Pada zaman kemerdekaan
dan pembangunan sekarang ini, faktor-faktor pendukung adalah adanya
konsensus-konsensus nasional yang sangat berfungsi dalam pembinaan kerukunan
hidup beragama, yakni Pancasila, Undang-Undang Dasar 1945, Peraturan
Perundang-undangan yang berlaku di bidang atau yang berkaitan dengan kerukunan
hidup beragama.
Dari
segi Pemerintah, upaya pembinaan kerukunan hidup beragama telah dimulai sejak
tahun 1965, dengan ditetapkannya Penpres Nomor 1 Tahun 1965 tentang Pencegahan
Pe-nyalahgunaan atau Penodaan Agama yang kemudian dikukuhkan menjadi
Undang-Undang Nomor 5 Tahun 1969. Pada zamam pemerintahan Orde Baru, Pemerintah
senantiasa memprakarsai berbagai kegiatan guna mengatasi ketegangan dalam
kehidupan beragama, agar kerukunan hidup beragama selalu dapat tercipta, demi
persatuan dan kesatuan bangsa serta pembangunan. Pada tanggal 30 Nopember
1967 Pemerintah menyelenggarakan suatu Musyawarah Antar Agama di Jakarta,
dengan tujuan untuk menyepakati adanya Piagam tentang penyebaran agama serta
upaya untuk membentuk Badan Konsultasi Agama. Karena suasana pada waktu itu belum
mendukung, maka tujuan Musyawarah ini tidak tercapai. Walaupun tidak
menghasilkan sesuatu sebagaimana diharapkan, namun peristiwa itu sendiri
merupakan titik awal bagi upaya peningkatan kerukunan hidup beragama yang lebih
intensif. Upaya tersebut ditandai dengan munculnya usaha konsolidasi intern
dari masing-masing agama yang pada akhirnya mendorong terbentuknya
majelis-majelis agama.
Dalam
memantapkan kerukunan hidup umat beragama perlu dilakukan suatu upaya-upaya
yang mendorong terjadinya kerukunan hidup umat beragama secara mantap dalam
bentuk:
1. Memperkuat
dasar-dasar kerukunan internal dan antar umat beragama, serta antar umat
beragama dengan pemerintah.
2. Membangun
harmoni sosial dan persatuan nasional dalam bentuk upaya mendorong dan
mengarahkan seluruh umat beragama untuk hidup rukun dalam bingkai teologi dan
implementasi dalam menciptakan kebersamaan dan sikap toleransi.
3. Menciptakan
suasana kehidupan beragama yang kondusif dalam rangka memantapkan pendalaman
dan penghayatan agama serta pengamalan agama yang mendukung bagi pembinaan
kerukunan hidup intern dan antar umat beragama.
4. Melakukan
eksplorasi secara luas tentang pentingnya nilai-nilai kemanusiaan dari seluruh
keyakinan plural umat manusia yang fungsinya dijadikan sebagai pedoman bersama
dalam melaksanakan prinsip-prinsip berpolitik dan berinteraksi sosial satu sama
lainnya dengan memperlihatkan adanya sikap keteladanan.

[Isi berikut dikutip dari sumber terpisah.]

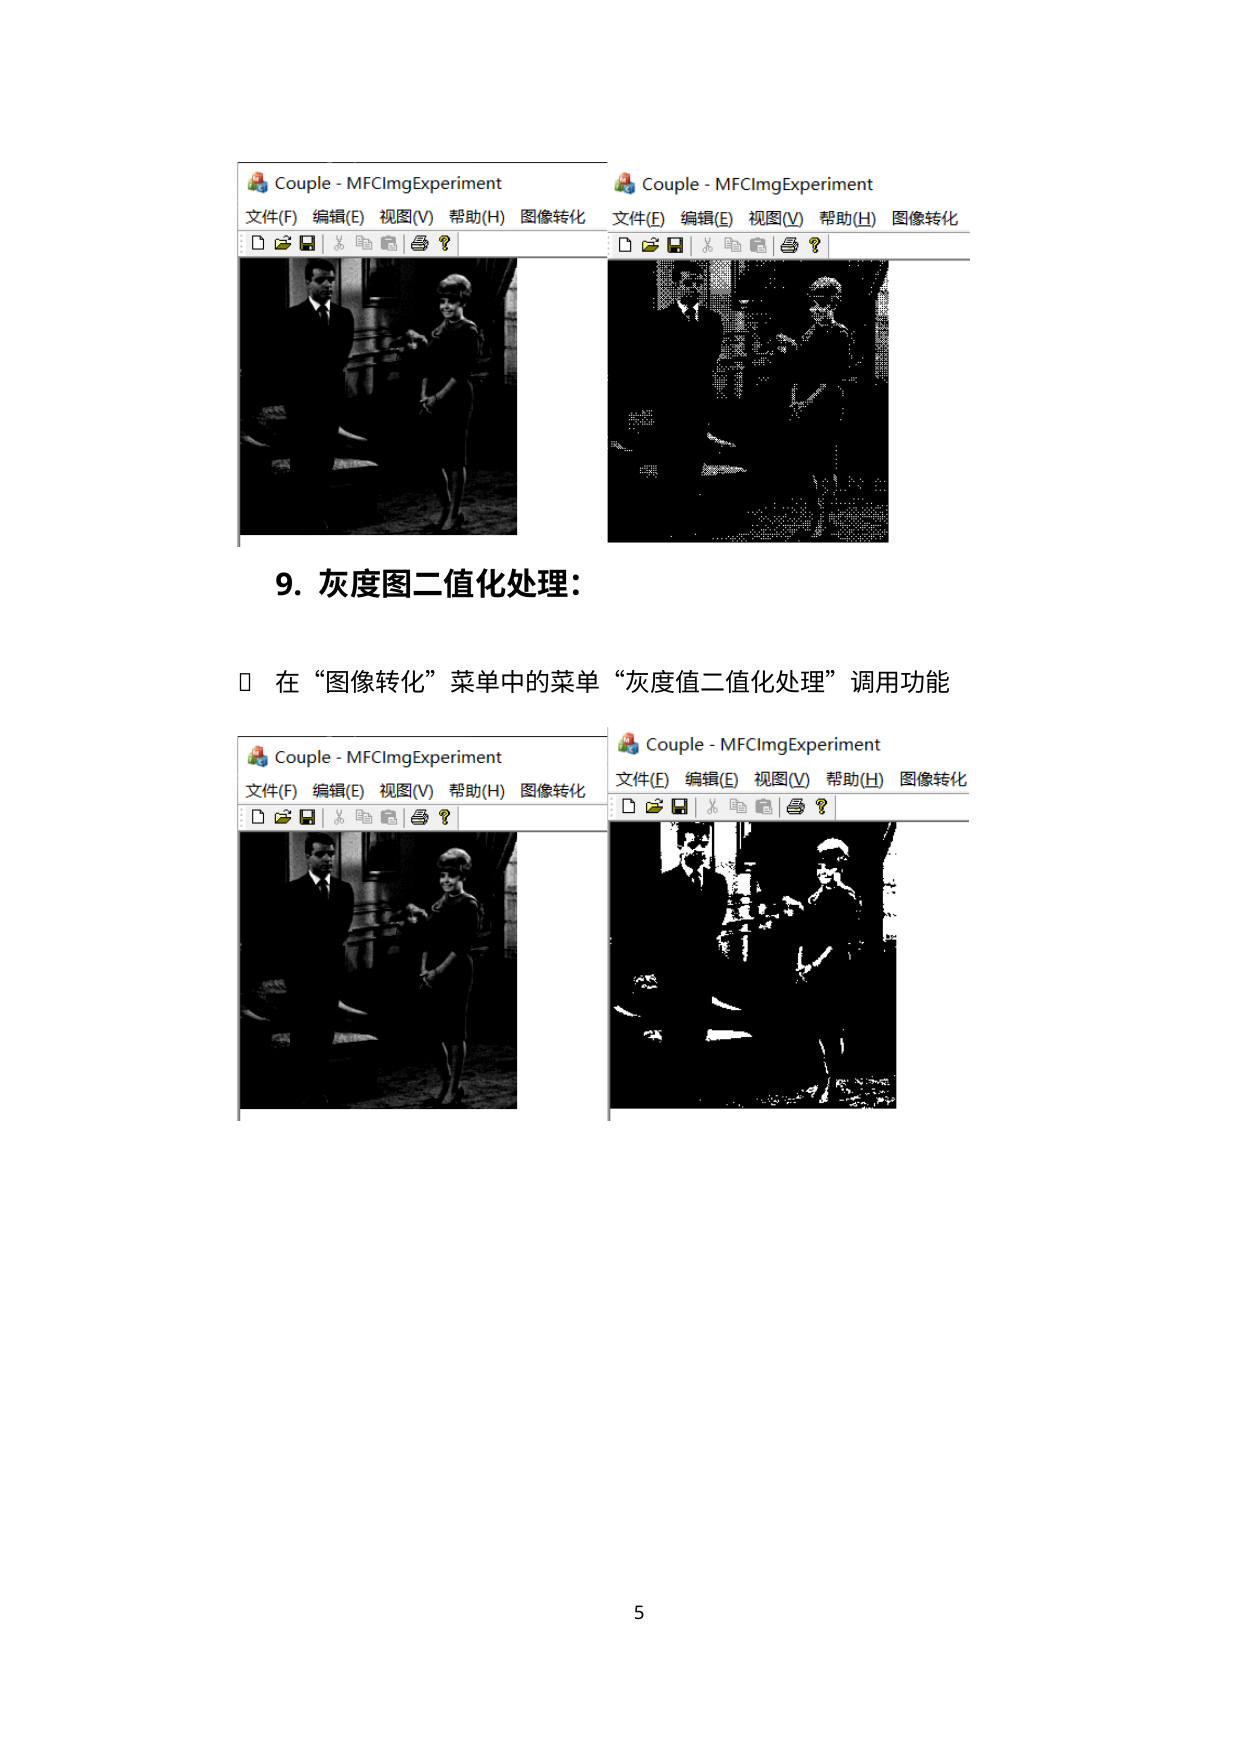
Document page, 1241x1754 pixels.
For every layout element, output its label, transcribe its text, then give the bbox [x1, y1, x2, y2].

subtitle 灰度图二值化处理： [212, 550, 1028, 615]
picture [237, 162, 970, 547]
picture [237, 727, 969, 1121]
text  在“图像转化”菜单中的菜单“灰度值二值化处理”调用功能 [187, 648, 1053, 713]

Dari sisi ini maka kita dapat mengambil hikmahnya bahwa nilai-nilai kemanusiaan itu selalu tidak formal akan mengantarkan nilai pluralitas kearah upaya selektifitas kualitas moral seseorang dalam komunitas masyarakat mulya (Makromah), yakni komunitas warganya memiliki kualitas ketaqwaan dan nilai-nilai solidaritas sosial.